Black Elk, a Lakota medicine person, had his first vision when he was just nine years of age. In Black Elk Speaks, this enchanting vision is told in great detail. Within it, Hehaka Sapa (Black Elk) is invited to visit the Six Grandfathers, who signify the Powers of the World and live in the sky. They hold council in a mighty tipi that has a rainbow for a door. The Six Grandfathers are real: they are embodied by a sacred site in the Black Hills of the Lakota in South Dakota. They were defaced by a member of the KKK, who named his act of vandalism Mount Rushmore.

Black Elk’s vision abounds with symbolism. The numbers four and 12, which are both sacred to the Lakota, are repeated throughout. Also, the sacred circle (or hoop), the four directions, and the meaning of each are represented. In Black Elk’s vision, he saw the genocide that was about to befall his people, but he also saw that they would overcome death and survive and that the Sacred Hoop of Life would be mended. Black Elk would become a heyoka, a sacred clown who possessed great healing power.

 

Visions often provide seekers with insight into the future, as well.

 

As a youth, Tasunka Witko (Crazy Horse) went on a Vision Quest. In his first vision, he saw a striking figure painted with hailstones and a lightning bolt, riding on a horse. The powerful man he saw was a great warrior who defended his people. Crazy Horse later realized that the man he saw in his vision was his future self and that if he followed the instructions in his vision, he would be impervious to bullets. Crazy Horse would indeed become one of the fiercest war leaders the world has ever known, defending the Lakota and their ancestral homelands until he was quite literally stabbed in the back. However, no bullet could touch him.

 

These visions molded and shaped the future of the Lakota Nation.

 

Crying for a Vision always has an impact, but sometimes it is more specific and intrapersonal, serving to center the seeker and provide them with the peace they need to move forward. After the assassination of Oglala Lakota War Chief Crazy Horse, Black Elk felt lost, and once again cried for a vision. It finally came. On that Vision Quest, birds and butterflies grieved with him. Black Elk then saw the decapitated heads of the colonizers, meaning death would come for them. With the passing of the colonizers, the faces of those yet to be born were revealed to him, living alongside animals in peace. 

 

These visions, which shaped the course of history, arrived because the seeker asked the question.
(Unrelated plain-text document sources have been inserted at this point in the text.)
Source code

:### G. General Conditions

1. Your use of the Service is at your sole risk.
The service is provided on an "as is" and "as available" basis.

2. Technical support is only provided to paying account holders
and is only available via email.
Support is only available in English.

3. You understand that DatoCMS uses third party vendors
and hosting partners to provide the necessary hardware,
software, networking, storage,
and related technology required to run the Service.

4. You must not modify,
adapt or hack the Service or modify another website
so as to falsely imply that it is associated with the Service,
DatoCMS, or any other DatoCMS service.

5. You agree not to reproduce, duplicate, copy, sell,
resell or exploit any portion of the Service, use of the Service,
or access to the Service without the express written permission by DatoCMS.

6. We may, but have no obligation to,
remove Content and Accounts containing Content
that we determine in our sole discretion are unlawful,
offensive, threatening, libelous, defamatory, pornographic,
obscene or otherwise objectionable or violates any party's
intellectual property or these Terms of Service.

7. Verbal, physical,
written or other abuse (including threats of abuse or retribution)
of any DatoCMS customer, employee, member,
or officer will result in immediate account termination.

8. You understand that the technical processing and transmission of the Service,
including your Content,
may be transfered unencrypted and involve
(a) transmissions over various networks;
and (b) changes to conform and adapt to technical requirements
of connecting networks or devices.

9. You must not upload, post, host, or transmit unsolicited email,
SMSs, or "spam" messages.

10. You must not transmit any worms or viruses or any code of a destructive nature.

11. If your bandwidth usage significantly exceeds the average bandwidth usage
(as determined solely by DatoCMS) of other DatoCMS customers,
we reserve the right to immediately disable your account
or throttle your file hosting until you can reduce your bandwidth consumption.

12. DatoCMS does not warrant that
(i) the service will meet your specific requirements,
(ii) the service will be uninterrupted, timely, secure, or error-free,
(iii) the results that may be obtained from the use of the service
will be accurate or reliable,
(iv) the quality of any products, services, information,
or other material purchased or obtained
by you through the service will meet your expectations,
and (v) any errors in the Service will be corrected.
The reflection required for vision-seeking reminds us that our perception of the world is highly dependent upon our mindset. Everything we perceive is a mirror of ourselves. Even what we see in other people has more to do with our perception than who they actually are.

 

We are all connected in this way. As we echo each other’s emotions, passions, and nuances, they reverberate through time and space. We may amplify or diminish these signals, but they continue to exist because energy can never be destroyed, it can only be reborn. 

 

Through self-illumination, we develop greater awareness of the energies we emit and are exposed to. As spiritual beings who participate in this modern digital era, we must not neglect our innermost light. We must remember to balance all seven directions, including the fire inside of us, against a stream of external information that never ends.

 

Time is short, but also eternal. We determine our timeline, Gregorian calendar and machinations of capitalism be damned. It is up to us to set aside time for reflection and self-illumination, be it through ceremony, meditation, or simply taking a moment to walk away from distraction. It’s not hiding; it’s recharging. These moments of deep reflection have determined the course of history, and will shape our future. In finding ourselves—and loving what we find—we resurrect our humanity.

This article first appeared in Atmos Volume 07: Prism with the headline “The Light Within.”